J’ai eu la chance d’être élevée (et rabaissée dans la cellule familiale) dans des zones à défendre (de celles prévues pour ne durer que le temps de l’arrivée des « populations immigrées dès 1960), aidant dans un café-brasserie appartenant à mes grands-parents proche d’une gare de banlieue est-parisienne, lieu typiquement « intersectionnel » dans ses problématiques de croisement entre « beaufs et barbares » (cf. Houria Bouteldja – Janvier 2023).

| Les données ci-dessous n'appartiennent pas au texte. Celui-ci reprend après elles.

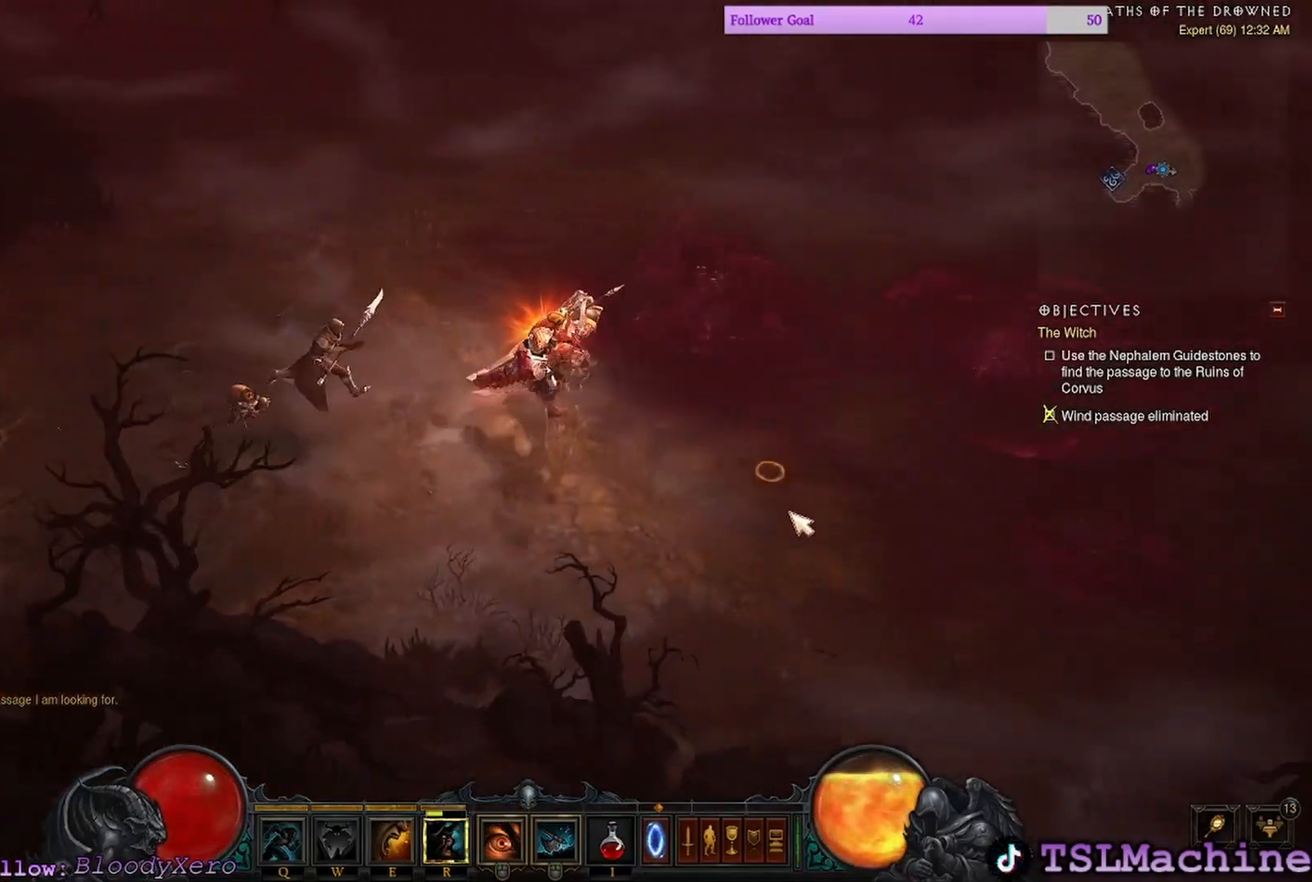
{"keys": [], "mouse": ["left"], "events": []}
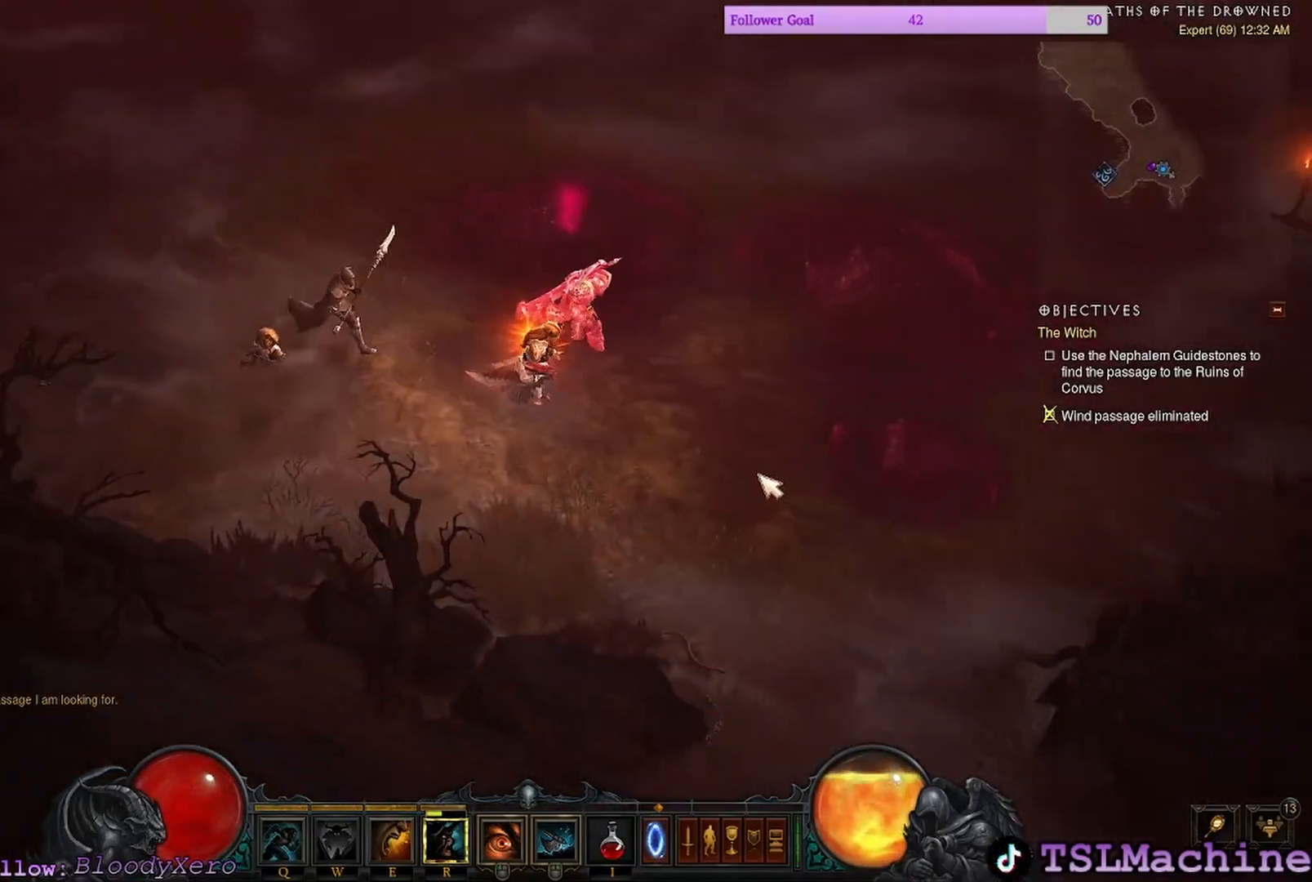
{"keys": [], "mouse": [], "events": [[17, "tab", "down"], [150, "mouse_left", "up"], [500, "tab", "up"]]}
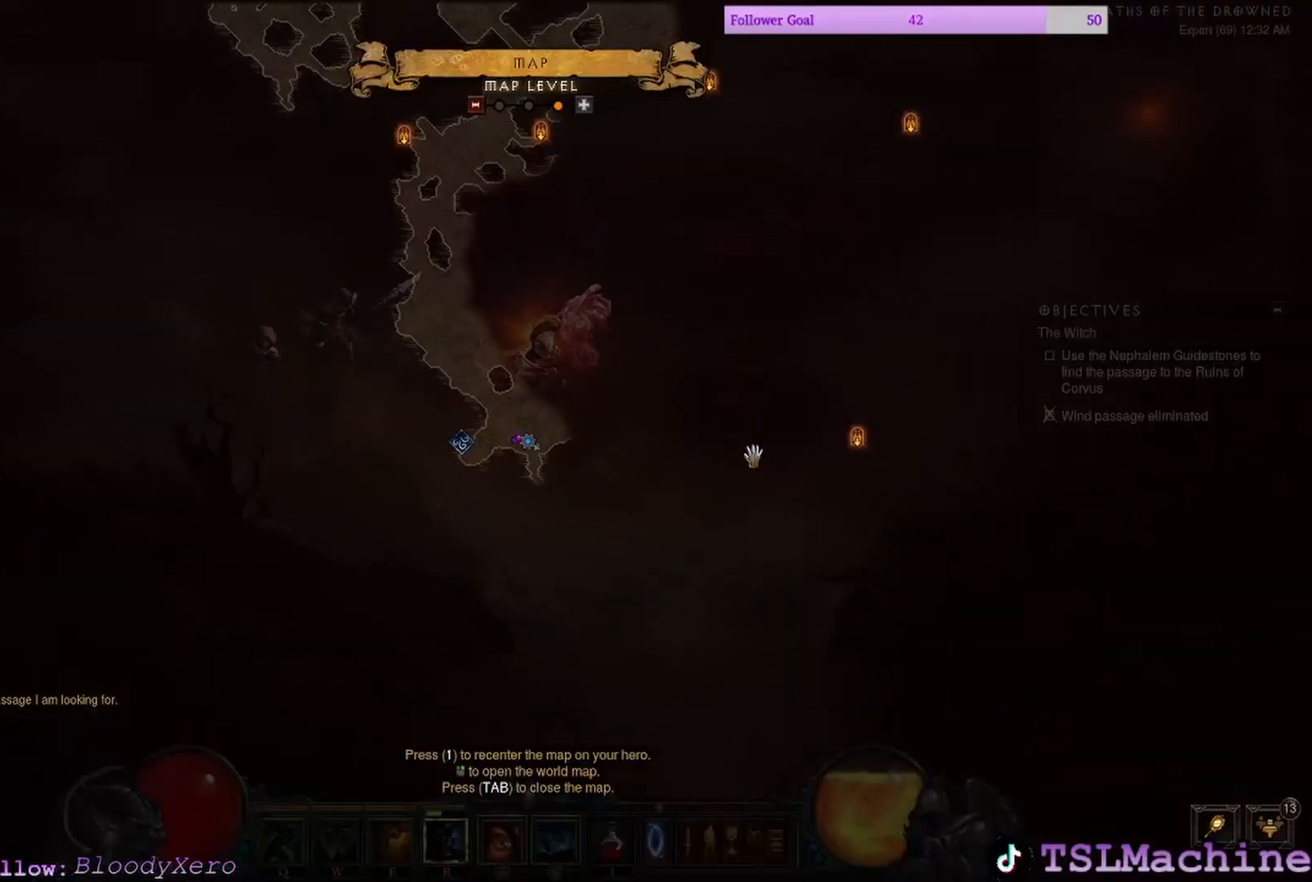
{"keys": [], "mouse": ["left"], "events": [[84, "tab", "down"], [167, "mouse_left", "down"], [450, "tab", "up"]]}
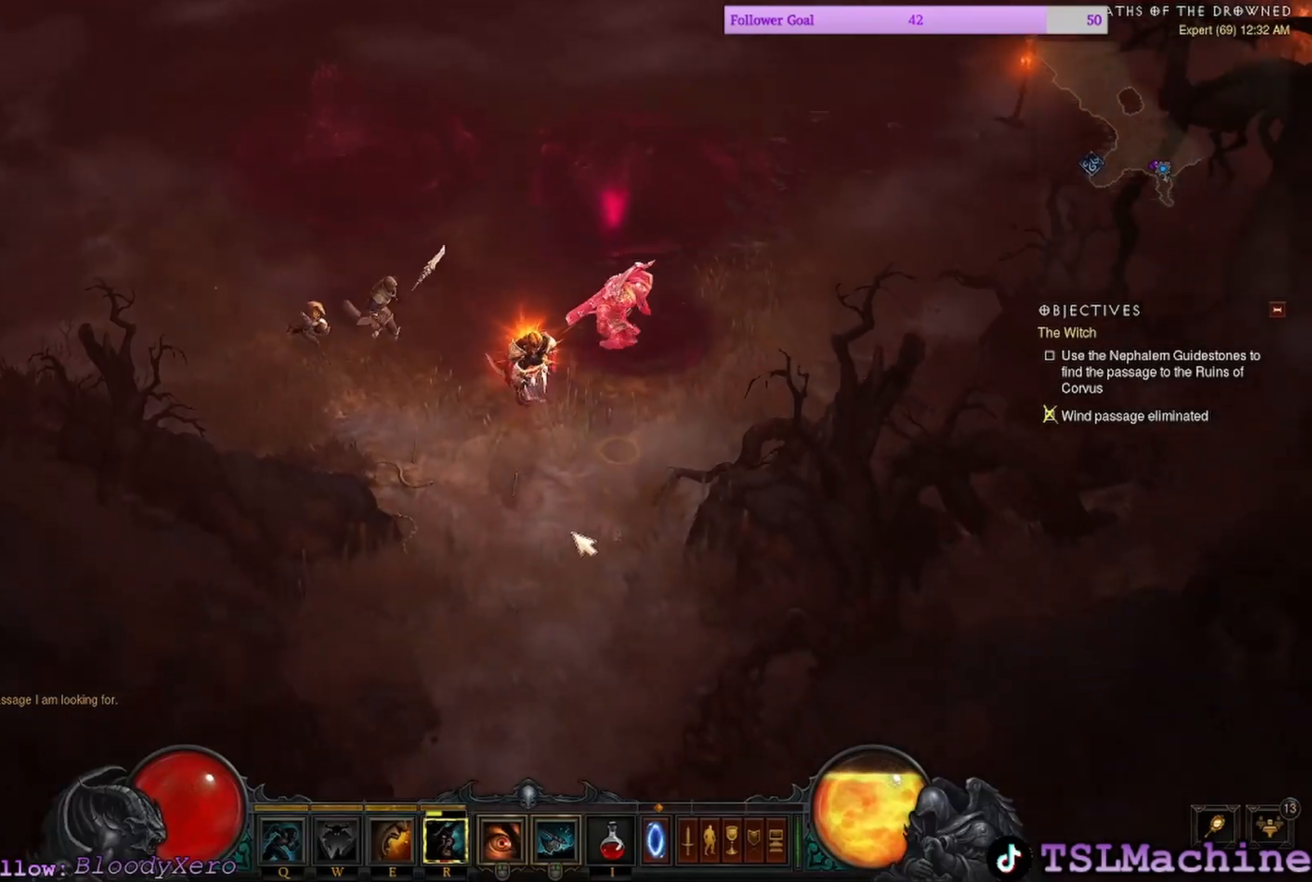
{"keys": [], "mouse": ["left"], "events": []}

Je saisis plus d’une fois – mandatée ou auto-légitimée – ma posture privilégiée de meuffe blanche à grande gueule (petite-fille de commerçants-chasseurs-pêcheurs menée à la répartie de comptoir et meuffe cis-hétéra (dé-) »formée » avant ses 11 ans sur la défensive) comme pare-feu contre les violences systémiques qui m’apparaissaient déjà à l’école, dans la rue, dans les clubs sportifs, dans les MJC, dans le voisinage, sans bien sûr nommer du lexique actuel les oppressions et discriminations que 89% de mes pot·in·es subissaient.
Autant ma famille sanguine est peureuse, xénophobe post-Gaulliste-Néo-Lepensiste, complexée de classe et dépassée par la réalité sociale de la banlieue-est, autant ma famille sociale (mes copain·es, leurs parents-aïeul·es et leurs communautés, quelques profs) me confronte, me soigne, me politise, me porte et me questionne, jusqu’aux ruptures que d’autres nomment stratégies de survie.
Déjà enfant, je ne crois pas au narratif patriotique-français, autant parce qu’il est porté par mon environnement familial qui me violente et m’ostracise, mais aussi parce que les micro-interactions qui me sont permises avec des livres, des films (que je vois en cachette), le Hip-Hop, la Rn’B, la fameuse « musique du monde » (sic), les discussions de préau (violences policières, injustices sociales, maltraitance institutionnelle, discriminations race-classe-genre, …) des grand·es-frères&soeurs 2ème génération d’immigration d’Afrique de l’Ouest et du Nord, mais aussi du sud européen, montrent que le mensonge d’Etat devrait me soutenir. Par peur de ressembler aux « miens », par l’amertume de tant d’injustices, par besoin de « paix » (aussi révolutionnaire doit-elle être), par contradiction des « normes », par empathie aussi, par une sérendipité aussi hasardeuse que judicieuse, je me forme au NON contre l’Etat. Les « années SIDA », les manifestations « Touche pas à mon pote » (y avait que ça pour moi à ce moment là!), les ripostes estudiantines contre les réformes dont la fRance raffole et les studios et les caves où le rap casse le flux colonial.
Après plusieurs fugues, je file à Londres, avec deux acolytes virés de chez eux parce que gays chez les cathos et les bourg’, en avisant mon départ par un post-it collé sur la porte de la cuisine. « Good Bye » écrit dessus en fluo.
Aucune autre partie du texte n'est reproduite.